EXERCISE DIRECTIONS: Every line from the top of the records through the line containing "Figure 2. ( a" should be retyped exactly; the pictures should not.

EXTRACTED MATERIAL:
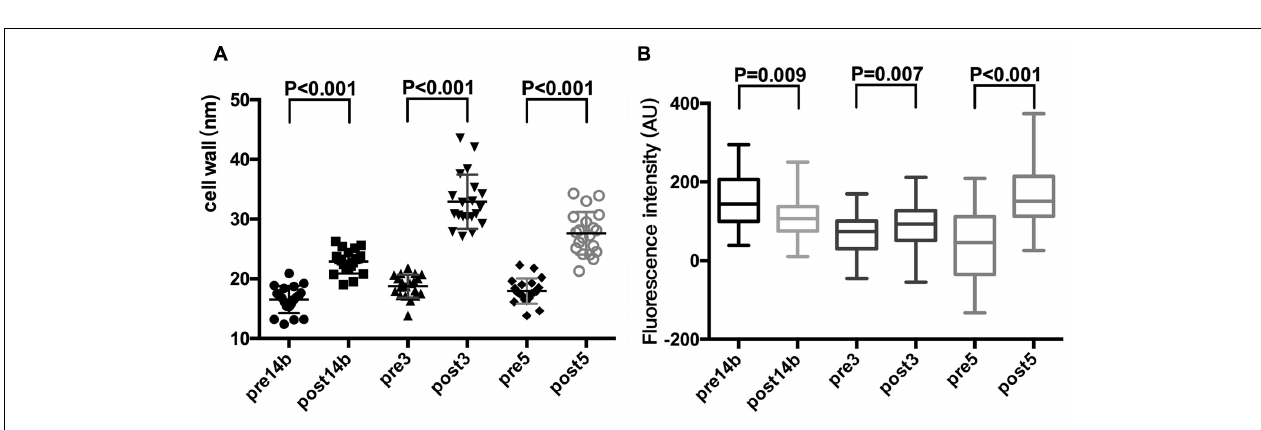
FIGURE 3 | Cell wall thickness (A) and fluorescence intensity of the cell membrane (B) of S. aureus wild and mutant strains. Thickness and fluorescence intensity were statistically analyzed with independent t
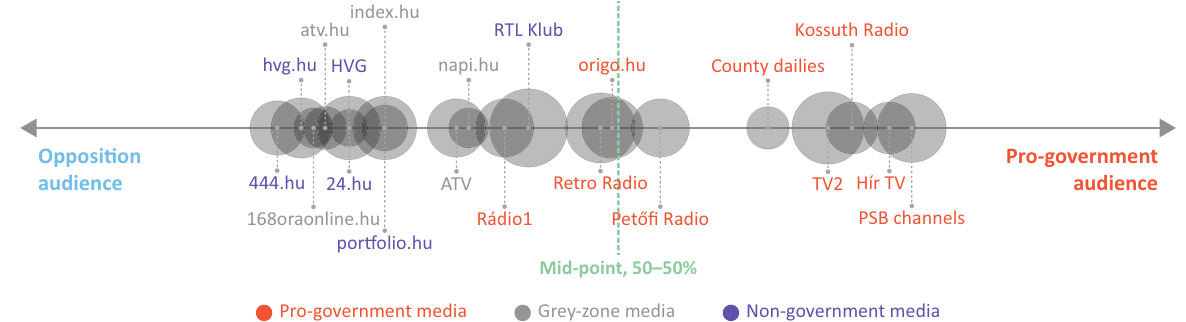
Figure 3. Audience composition by party preference of the top 20 most regularly consumed media. Notes: The position on the axis shows the proportion of the given media’s audience that is pro‐government or opposition; the size of the bubble depends on the number of its regular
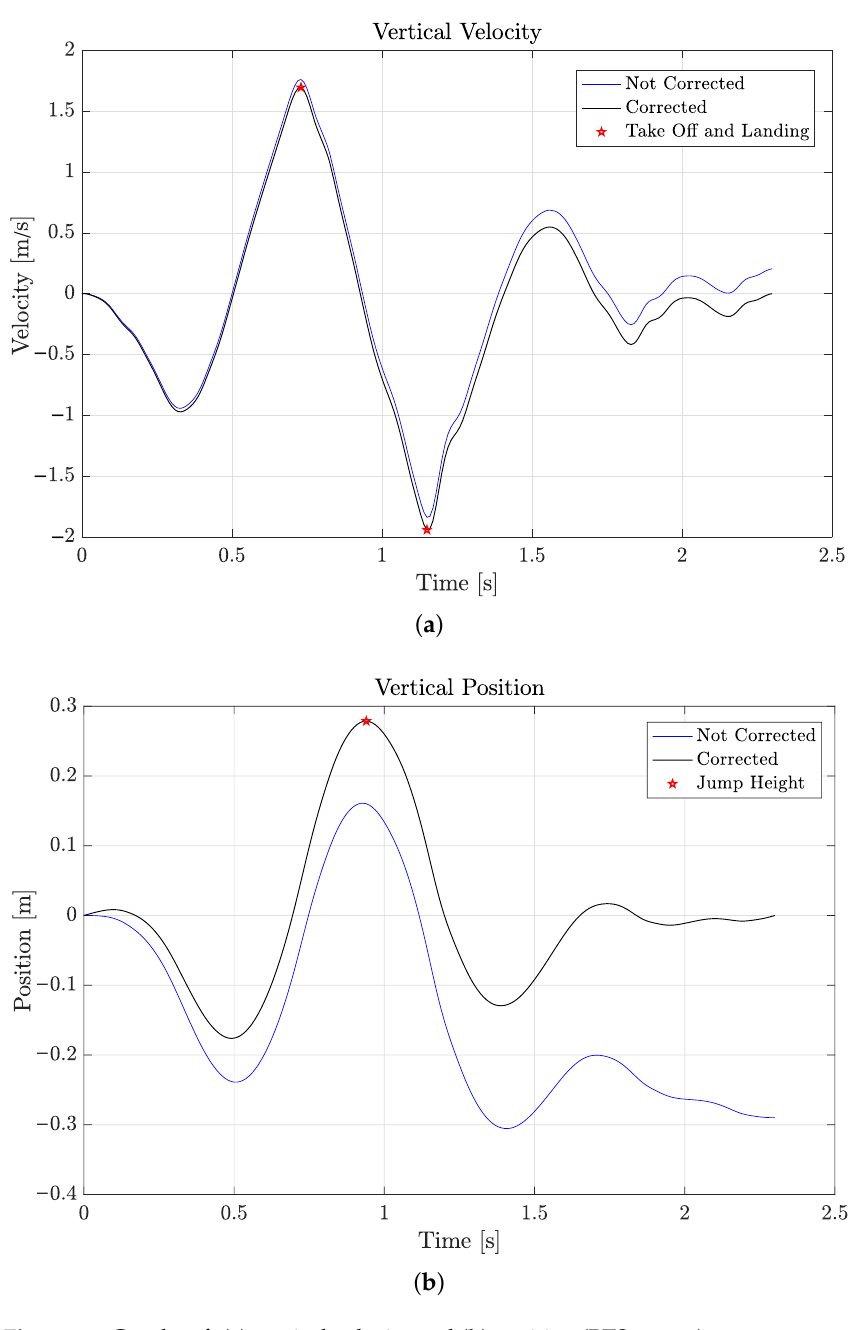
Figure 11. Graphs of: ( a ) vertical velocity and ( b ) position (BTS sensor). For this test as well, data recordings were carried out on two different healthy patients: a 34-year-old male and a 24-year-old female. Sensors were positioned on the last lumbar vertebra, which corresponds to the L5 vertebra, and were firmly attached to the body with the supplied straps. Every measurement was taken three times with each of the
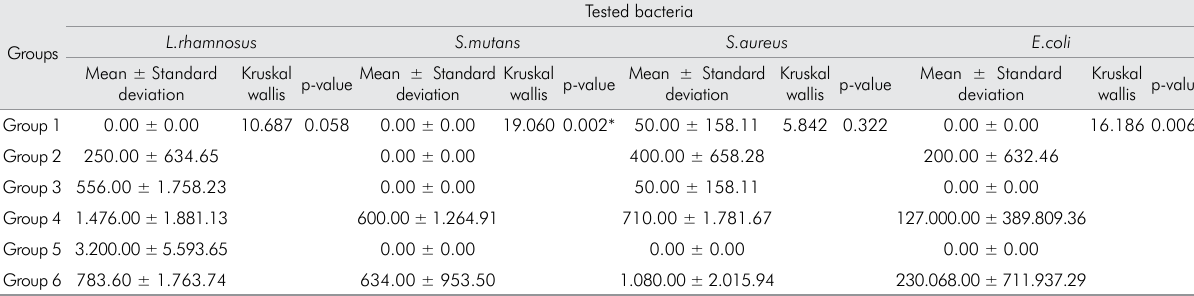
Table 2. The results of Kruskal Wallis test according to each bacteria.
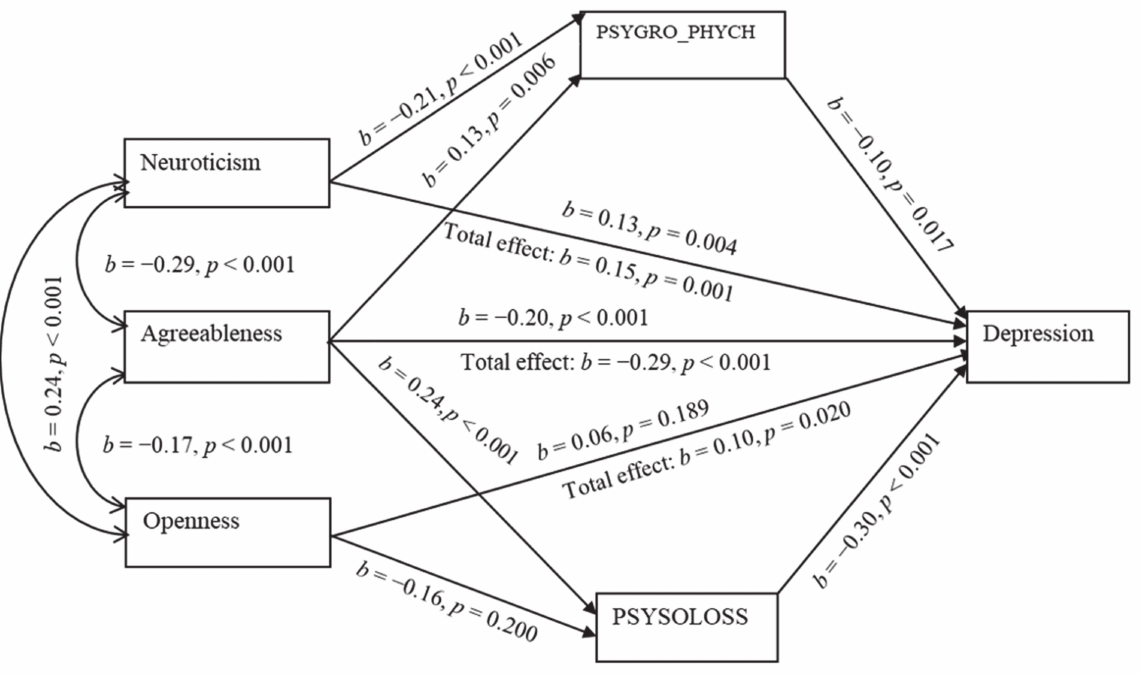
Figure 1. Mediation of AAQ subscales in the relationship between personality and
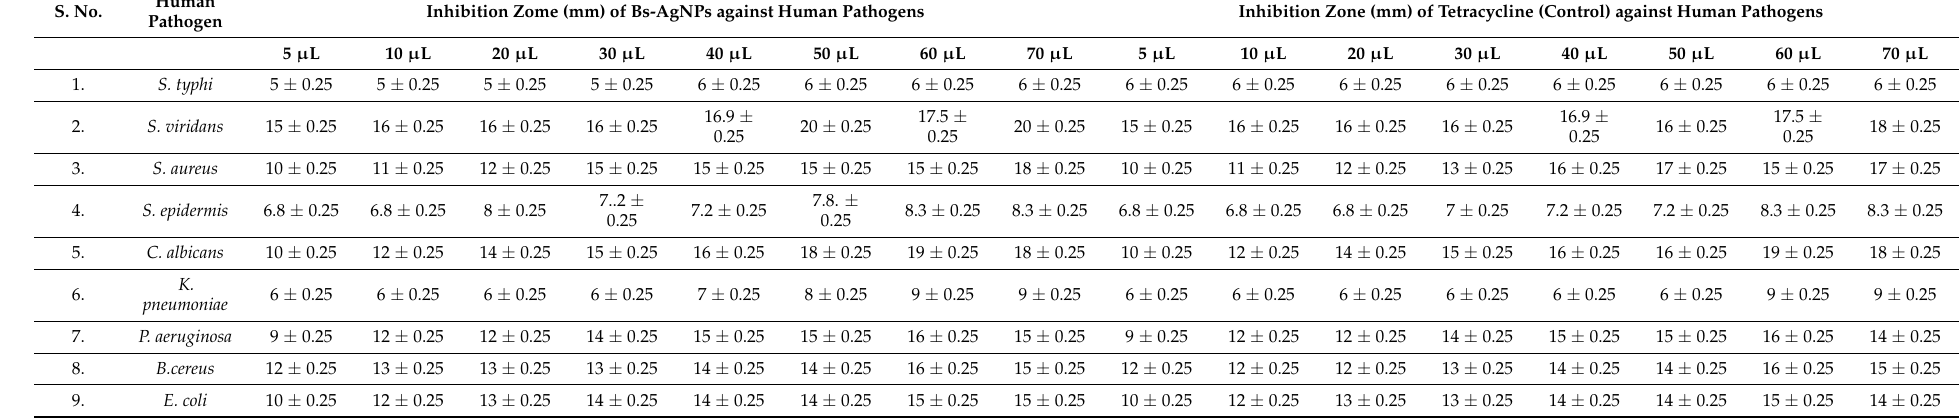
Table 3. Antibacterial activity of synthesized Bs-AgNPs vs. tetracycline (control) against human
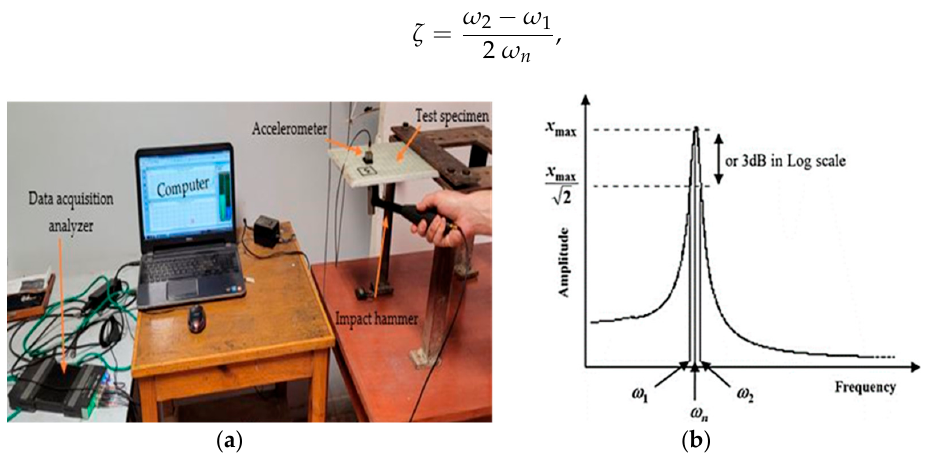
Figure 2. ( a ) Overall view of vibration test set-up, ( b ) Half power bandwidth method.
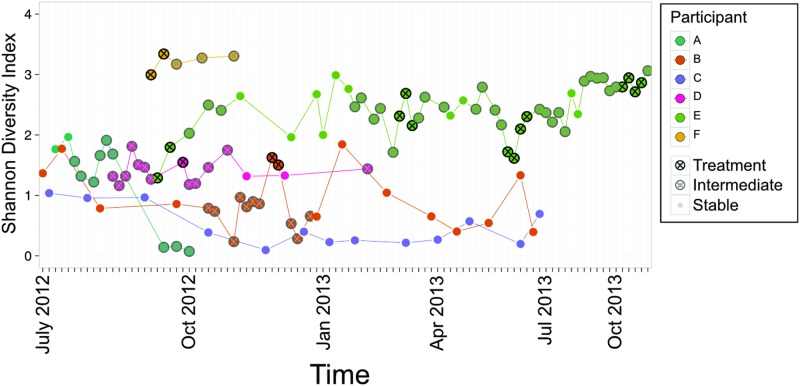
Diversity within the lung community does not consistently decrease with exacerbation.A longitudinal representation of the evenness and richness of the CF lung microbiota across study participants indicates patient-specific levels of within-patient diversity.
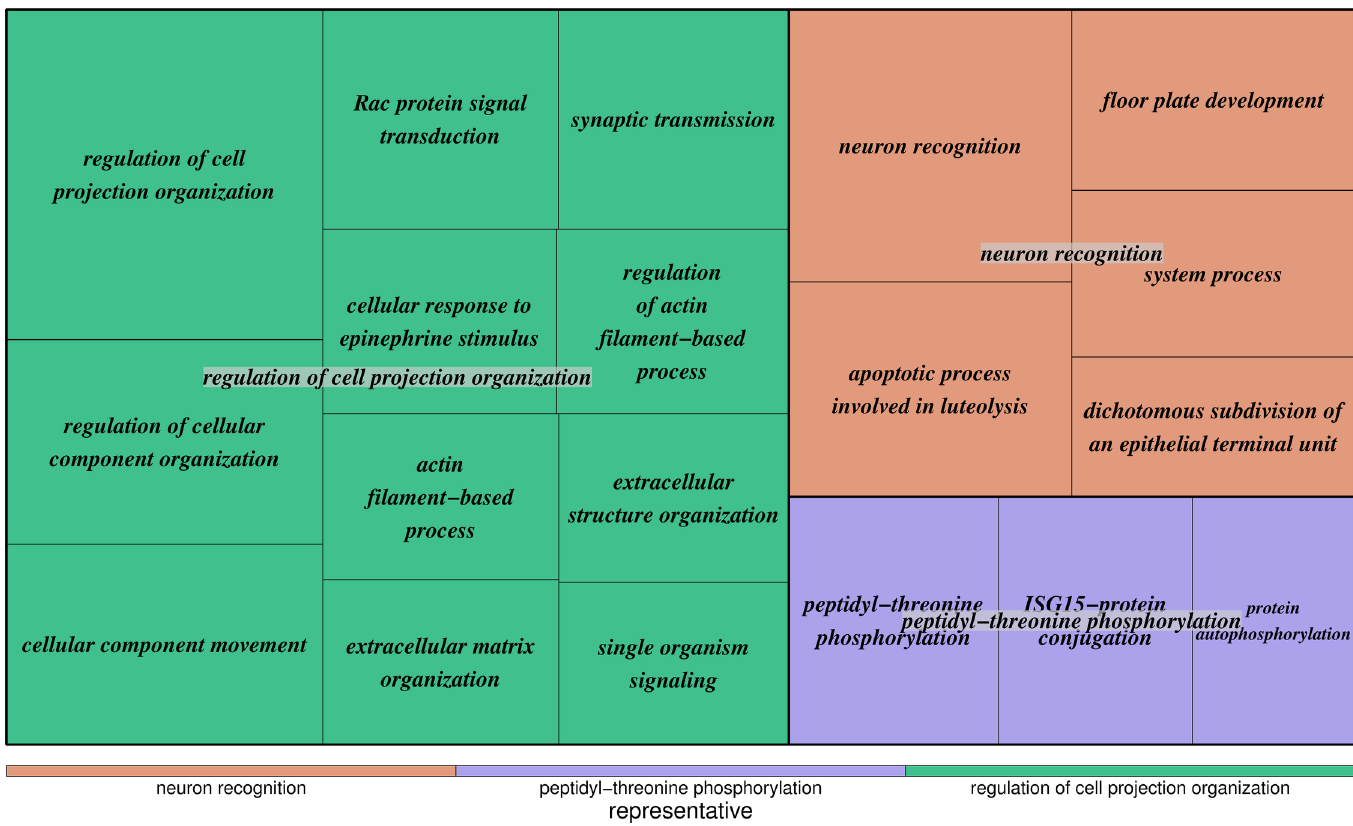
Fig 4. Top three gene ontology enrichment groups associated with susceptibility of CAA formation in KD. After gene ontology (GO) enrichment analysis, 162 over-represented GO terms were obtained and further summarized into GO clusters. The top three significant clusters were regulation of cell projection organization ( P = 2.22 × 10 − 6 ), neuron recognition ( P = 6.72 × 10 − 5 ), and peptidyl-threonine phosphorylation ( P = 1.53 × 10 − 3 ).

ANSWER BELOW:
FIGURE 3 | Cell wall thickness (A) and fluorescence intensity of the cell membrane (B) of S. aureus wild and mutant strains. Thickness and fluorescence intensity were statistically analyzed with independent t
Figure 3. Audience composition by party preference of the top 20 most regularly consumed media. Notes: The position on the axis shows the proportion of the given media’s audience that is pro‐government or opposition; the size of the bubble depends on the number of its regular
Figure 11. Graphs of: ( a ) vertical velocity and ( b ) position (BTS sensor). For this test as well, data recordings were carried out on two different healthy patients: a 34-year-old male and a 24-year-old female. Sensors were positioned on the last lumbar vertebra, which corresponds to the L5 vertebra, and were firmly attached to the body with the supplied straps. Every measurement was taken three times with each of the
Table 2. The results of Kruskal Wallis test according to each bacteria.
Figure 1. Mediation of AAQ subscales in the relationship between personality and
Table 3. Antibacterial activity of synthesized Bs-AgNPs vs. tetracycline (control) against human
Figure 2. ( a ) Overall view of vibration test set-up, ( b ) Half power bandwidth method.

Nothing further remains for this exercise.